- Request
Please reproduce the entries below exactly, omitting any images they contain.

Record excerpts section start

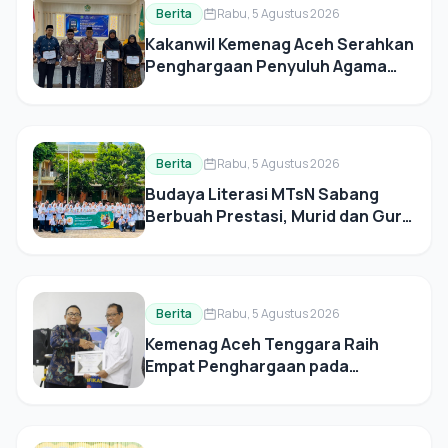
Berita
Rabu, 5 Agustus 2026
Kakanwil Kemenag Aceh Serahkan
Penghargaan Penyuluh Agama
Inovatif, Inspiratif, dan Dedikatif
Berita
Rabu, 5 Agustus 2026
Budaya Literasi MTsN Sabang
Berbuah Prestasi, Murid dan Guru
Raih Beragam Penghargaan
Berita
Rabu, 5 Agustus 2026
Kemenag Aceh Tenggara Raih
Empat Penghargaan pada
Apresiasi Kinerja Satker Triwulan II
Tahun 2026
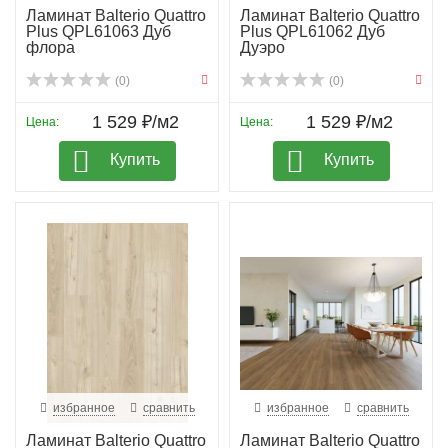
Ламинат Balterio Quattro
Ламинат Balterio Quattro
Plus QPL61063 Дуб
Plus QPL61062 Дуб
флора
Дуэро
(0)
(0)
1 529 ₽/м2
1 529 ₽/м2
Цена:
Цена:
Купить
Купить
избранное
сравнить
избранное
сравнить
Ламинат Balterio Quattro
Ламинат Balterio Quattro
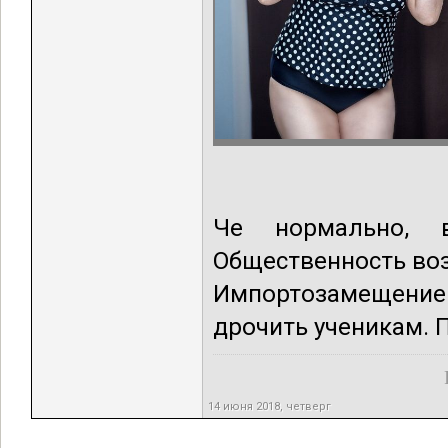
Че нормально, в
Общественность воз
Импортозамещение 
дрочить ученикам. П
14 июня 2018, четверг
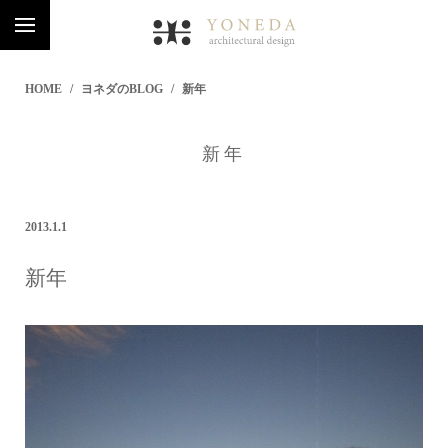
HOME
ヨネダのBLOG
新年
新年
2013.1.1
新年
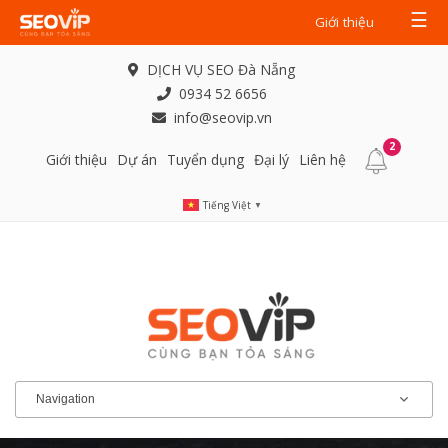
☰
Giới thiệu
DỊCH VỤ SEO Đà Nẵng
0934 52 6656
info@seovip.vn
2
Giới thiệu
Dự án
Tuyển dụng
Đại lý
Liên hệ
Tiếng Việt
▼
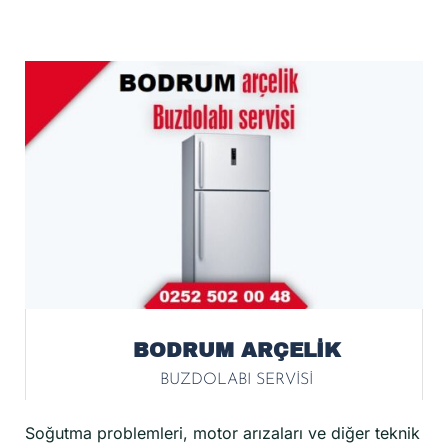
BODRUM ARÇELİK
BUZDOLABI SERVİSİ
Soğutma problemleri, motor arızaları ve diğer teknik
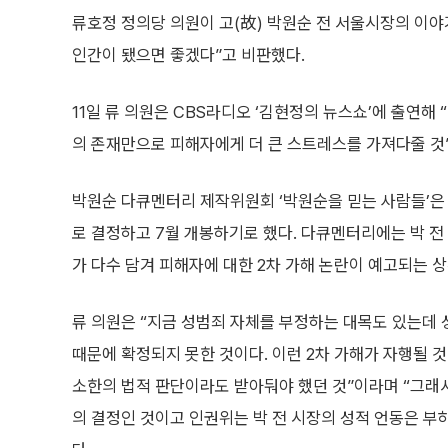
류호정 정의당 의원이 고(故) 박원순 전 서울시장의 이야
인간이 됐으면 좋겠다”고 비판했다.
11일 류 의원은 CBS라디오 ‘김현정의 뉴스쇼’에 출연
의 존재만으로 피해자에게 더 큰 스트레스를 가져다줄 것
박원순 다큐멘터리 제작위원회 ‘박원순을 믿는 사람들’은 2
로 결정하고 7월 개봉하기로 했다. 다큐멘터리에는 박 전
가 다수 담겨 피해자에 대한 2차 가해 논란이 예고되는 
류 의원은 “지금 성범죄 자체를 부정하는 대목도 있는데 
때문에 확정되지 못한 것이다. 이런 2차 가해가 자행될 
소한의 법적 판단이라도 받아둬야 했던 것”이라며 “그래
의 결정인 것이고 인권위는 박 전 시장의 성적 언동은 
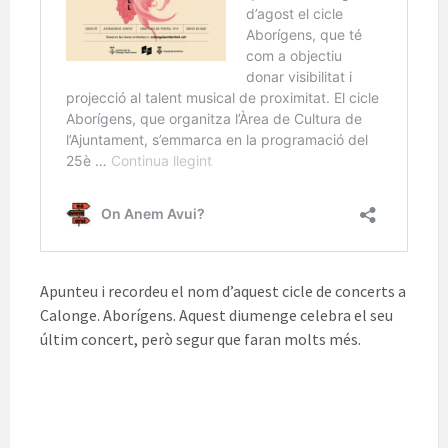
Apunteu i recordeu el nom d’aquest cicle de concerts a
Calonge. Aborígens. Aquest diumenge celebra el seu
últim concert, però segur que faran molts més.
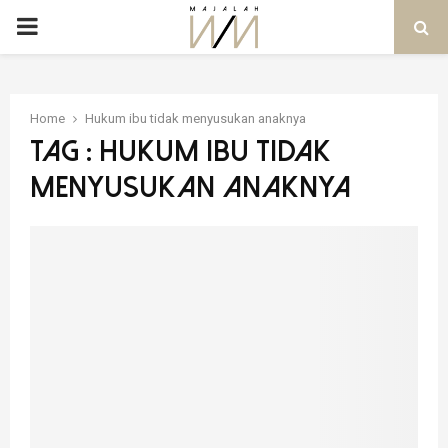
PRIMARY
MENU
Home
Hukum ibu tidak menyusukan anaknya
Tag : Hukum ibu tidak
menyusukan anaknya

Record excerpts section end

- Written response
Berita
Rabu, 5 Agustus 2026
Kakanwil Kemenag Aceh Serahkan
Penghargaan Penyuluh Agama
Inovatif, Inspiratif, dan Dedikatif
Berita
Rabu, 5 Agustus 2026
Budaya Literasi MTsN Sabang
Berbuah Prestasi, Murid dan Guru
Raih Beragam Penghargaan
Berita
Rabu, 5 Agustus 2026
Kemenag Aceh Tenggara Raih
Empat Penghargaan pada
Apresiasi Kinerja Satker Triwulan II
Tahun 2026
Ламинат Balterio Quattro
Ламинат Balterio Quattro
Plus QPL61063 Дуб
Plus QPL61062 Дуб
флора
Дуэро
(0)
(0)
1 529 ₽/м2
1 529 ₽/м2
Цена:
Цена:
Купить
Купить
избранное
сравнить
избранное
сравнить
Ламинат Balterio Quattro
Ламинат Balterio Quattro
Че нормально, в
Общественность воз
Импортозамещение 
дрочить ученикам. П
14 июня 2018, четверг
HOME
ヨネダのBLOG
新年
新年
2013.1.1
新年
☰
Giới thiệu
DỊCH VỤ SEO Đà Nẵng
0934 52 6656
info@seovip.vn
2
Giới thiệu
Dự án
Tuyển dụng
Đại lý
Liên hệ
Tiếng Việt
▼
BODRUM ARÇELİK
BUZDOLABI SERVİSİ
Soğutma problemleri, motor arızaları ve diğer teknik
류호정 정의당 의원이 고(故) 박원순 전 서울시장의 이야
인간이 됐으면 좋겠다”고 비판했다.
11일 류 의원은 CBS라디오 ‘김현정의 뉴스쇼’에 출연
의 존재만으로 피해자에게 더 큰 스트레스를 가져다줄 것
박원순 다큐멘터리 제작위원회 ‘박원순을 믿는 사람들’은 2
로 결정하고 7월 개봉하기로 했다. 다큐멘터리에는 박 전
가 다수 담겨 피해자에 대한 2차 가해 논란이 예고되는 
류 의원은 “지금 성범죄 자체를 부정하는 대목도 있는데 
때문에 확정되지 못한 것이다. 이런 2차 가해가 자행될 
소한의 법적 판단이라도 받아둬야 했던 것”이라며 “그래
의 결정인 것이고 인권위는 박 전 시장의 성적 언동은 
Apunteu i recordeu el nom d’aquest cicle de concerts a
Calonge. Aborígens. Aquest diumenge celebra el seu
últim concert, però segur que faran molts més.
PRIMARY
MENU
Home
Hukum ibu tidak menyusukan anaknya
Tag : Hukum ibu tidak
menyusukan anaknya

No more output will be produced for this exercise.